目前,主流的法律问答数据集包括选择题形式的司法考试数据集JEC-QA(Judicial Examination of China Question Answering)[3]、抽取式的法律阅读理解数据集CJRC(Chinese Judicial Reading Comprehension)[4]与检索和生成相结合的司法摘要数据集。与开放领域相比,法律问答研究的发展较为滞后。一方面,现有的法律问答数据集与实际的用户需求相差较大。在现实场景下,用户的输入往往只有问题。而用户期望获得的,是自然语言形式的流畅回复。另一方面,主流的法律问答数据集缺乏法律知识的指导。在高度专业化的法律领域,法规法条是提高模型生成质量,监督模型生成准确可靠回复的有力工具。而现有的数据集往往缺乏对问题、答案与法条之间的对应关系的标注。此外,由于法律数据集的构建依赖于法律专家的人工标注,高质量的中文法律问答数据集较为稀缺。

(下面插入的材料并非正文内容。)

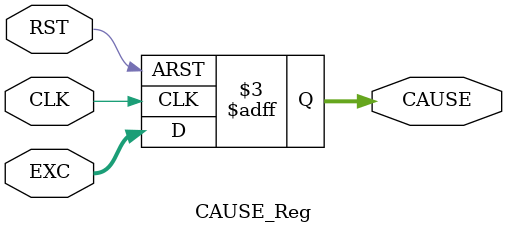
<source format=v>
module CAUSE_Reg (
    input   wire                CLK,
    input   wire                RST,
    input   wire    [31:0]      EXC,
    output  reg     [31:0]      CAUSE
);
    always @(posedge CLK, negedge RST) begin
        if(!RST)
            CAUSE <= 32'd0;
        else
            CAUSE <= EXC;
    end


endmodule
</source>
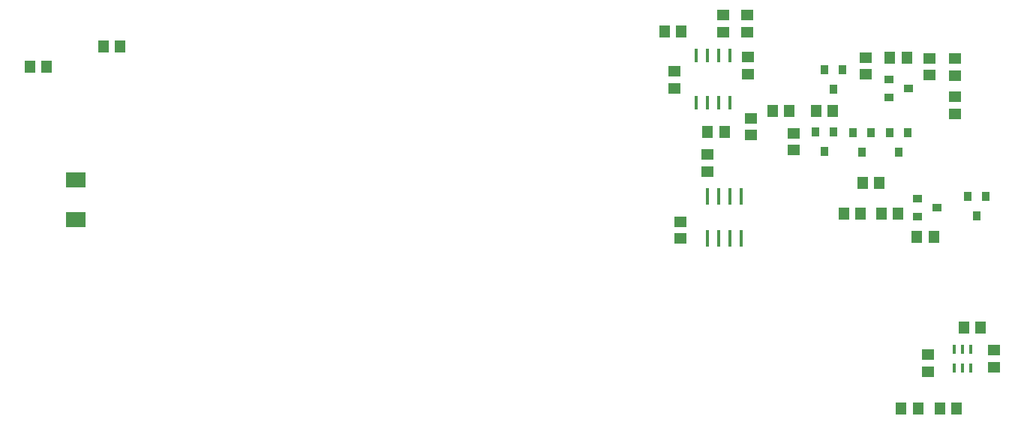
<source format=gbr>
%FSLAX23Y23*%
%MOIN*%
G04 EasyPC Gerber Version 17.0 Build 3379 *
%ADD142R,0.01600X0.04200*%
%ADD145R,0.01800X0.05900*%
%ADD143R,0.01800X0.07400*%
%ADD144R,0.03600X0.04400*%
%ADD97R,0.04700X0.05600*%
%ADD104R,0.04400X0.03600*%
%ADD98R,0.05600X0.04700*%
%ADD100R,0.08655X0.06687*%
X0Y0D02*
D02*
D97*
X883Y3408D03*
X958D03*
X1211Y3498D03*
X1286D03*
X3703Y3563D03*
X3778D03*
X3896Y3117D03*
X3971D03*
X4184Y3212D03*
X4259D03*
X4377D03*
X4452D03*
X4501Y2754D03*
X4576D03*
X4584Y2892D03*
X4659D03*
X4667Y2754D03*
X4706Y3448D03*
X4742Y2754D03*
X4756Y1887D03*
X4781Y3448D03*
X4826Y2649D03*
X4831Y1887D03*
X4901Y2649D03*
X4927Y1887D03*
X5002D03*
X5033Y2248D03*
X5108D03*
D02*
D98*
X3748Y3312D03*
Y3387D03*
X3775Y2643D03*
Y2718D03*
X3895Y2941D03*
Y3016D03*
X3964Y3562D03*
Y3637D03*
X4070Y3562D03*
Y3637D03*
X4076Y3375D03*
Y3450D03*
X4087Y3103D03*
Y3178D03*
X4277Y3037D03*
Y3112D03*
X4599Y3373D03*
Y3447D03*
X4873Y2051D03*
Y2126D03*
X4881Y3370D03*
Y3445D03*
X4994Y3198D03*
Y3273D03*
Y3368D03*
Y3443D03*
X5167Y2072D03*
Y2147D03*
D02*
D100*
X1088Y2728D03*
Y2905D03*
D02*
D104*
X4701Y3271D03*
Y3351D03*
X4788Y3311D03*
X4827Y2742D03*
Y2822D03*
X4914Y2782D03*
D02*
D142*
X4992Y2068D03*
Y2152D03*
X5029Y2068D03*
Y2152D03*
X5066Y2068D03*
Y2152D03*
D02*
D143*
X3895Y2643D03*
Y2829D03*
X3945Y2643D03*
Y2829D03*
X3995Y2643D03*
Y2829D03*
X4045Y2643D03*
Y2829D03*
D02*
D144*
X4375Y3117D03*
X4415Y3030D03*
X4416Y3393D03*
X4455Y3117D03*
X4456Y3306D03*
X4496Y3393D03*
X4540Y3114D03*
X4580Y3027D03*
X4620Y3114D03*
X4706D03*
X4746Y3027D03*
X4786Y3114D03*
X5052Y2830D03*
X5092Y2743D03*
X5132Y2830D03*
D02*
D145*
X3845Y3247D03*
Y3456D03*
X3895Y3247D03*
Y3456D03*
X3945Y3247D03*
Y3456D03*
X3995Y3247D03*
Y3456D03*
X0Y0D02*
M02*

</source>
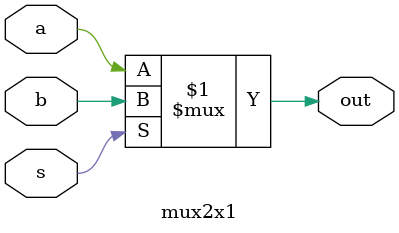
<source format=v>
module mux2x1(a,b,s,out);
  input a,b,s;
  output out;
  assign out= s ? b:a;
endmodule

</source>
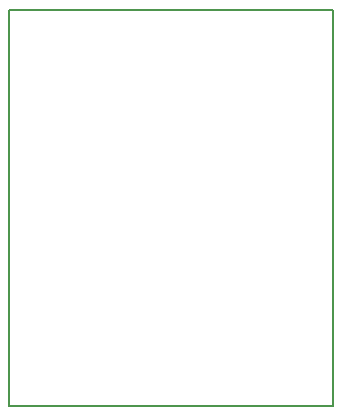
<source format=gbr>
G04 #@! TF.FileFunction,Profile,NP*
%FSLAX46Y46*%
G04 Gerber Fmt 4.6, Leading zero omitted, Abs format (unit mm)*
G04 Created by KiCad (PCBNEW 4.0.0-stable) date 17.06.2016 16:47:32*
%MOMM*%
G01*
G04 APERTURE LIST*
%ADD10C,0.100000*%
%ADD11C,0.150000*%
G04 APERTURE END LIST*
D10*
D11*
X99314000Y-70866000D02*
X126492000Y-70866000D01*
X99314000Y-104394000D02*
X126238000Y-104394000D01*
X99314000Y-70866000D02*
X99314000Y-104394000D01*
X126746000Y-70866000D02*
X126492000Y-70866000D01*
X126746000Y-104394000D02*
X126746000Y-70866000D01*
X126492000Y-104394000D02*
X126746000Y-104394000D01*
X126238000Y-104394000D02*
X126492000Y-104394000D01*
M02*

</source>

在问答领域,深度学习的发展使得生成式的问答成为可能,Tan等[6]提出了S-Net(Synthesis Network)模型,采用抽取与生成相结合的范式,使用序列到序列模型(Sequence To Sequence,Seq2Seq)进行答案生成。预训练语言模型的出现为问答系统的发展带来了飞跃式的进步,Karpukhin等[7]提出了DPR(Dense Passage Retriever)模型,通过基于BERT(Bidirectional Encoder Representations from Transformers)模型微调来完成检索任务,取得了远超BM25(Best Matching 25)算法的效果。Garg等[8]提出了TANDA(Transfer and Adapt)模型,通过对预训练模型进行两次微调来提高模型的性能与鲁棒性。Roberts等[9]以闭卷的形式微调T5(Text-To-Text Transfer Transformer)模型,直接输入问题并获取对应的答案。Hsu等[1]提出了GenQA(Generative Question Answering)模型,在T5模型的基础上通过综合利用问题中信息与候选答案信息生成答案。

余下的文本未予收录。